■ **YOUR TASK**
Set down the data below in full and exactly, minus the pictures.

■ **DATA BLOCK**
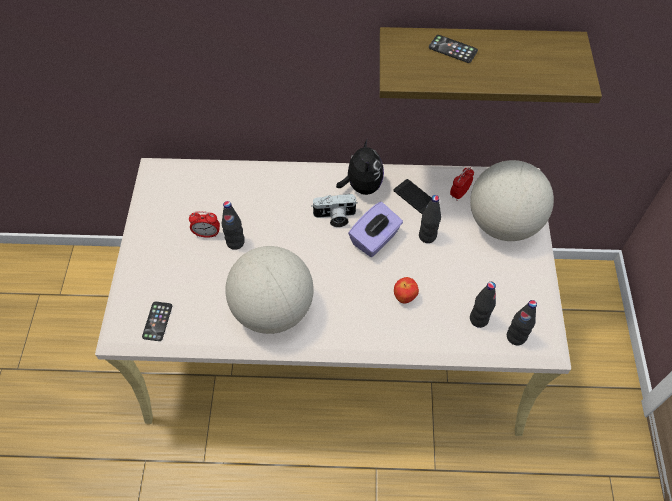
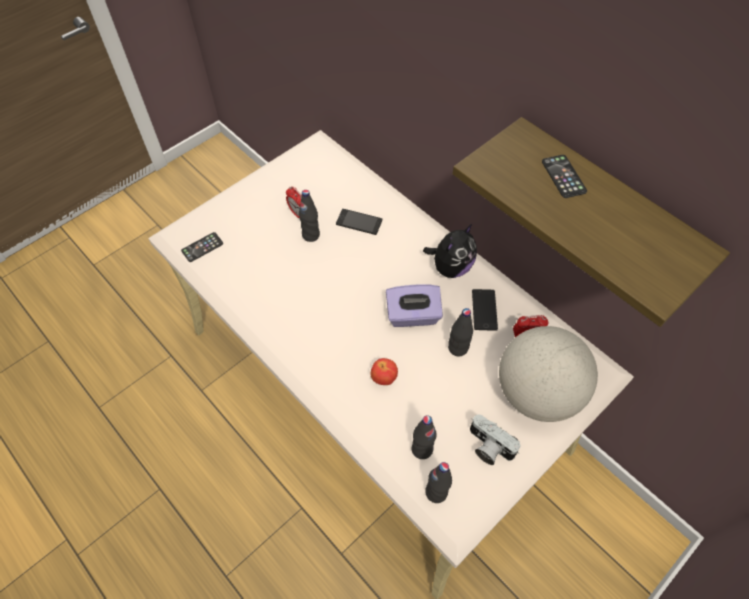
camera: 45 degrees right, 0 degrees up
(260, 204) = (359, 222): none -> phone
(272, 309) = (280, 303): globe -> none
(335, 217) = (401, 274): camera -> camera (488, 447)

■ **RESPONSE FOR THIS EXERCISE**
camera: 45 degrees right, 0 degrees up
(260, 204) = (359, 222): none -> phone
(272, 309) = (280, 303): globe -> none
(335, 217) = (401, 274): camera -> camera (488, 447)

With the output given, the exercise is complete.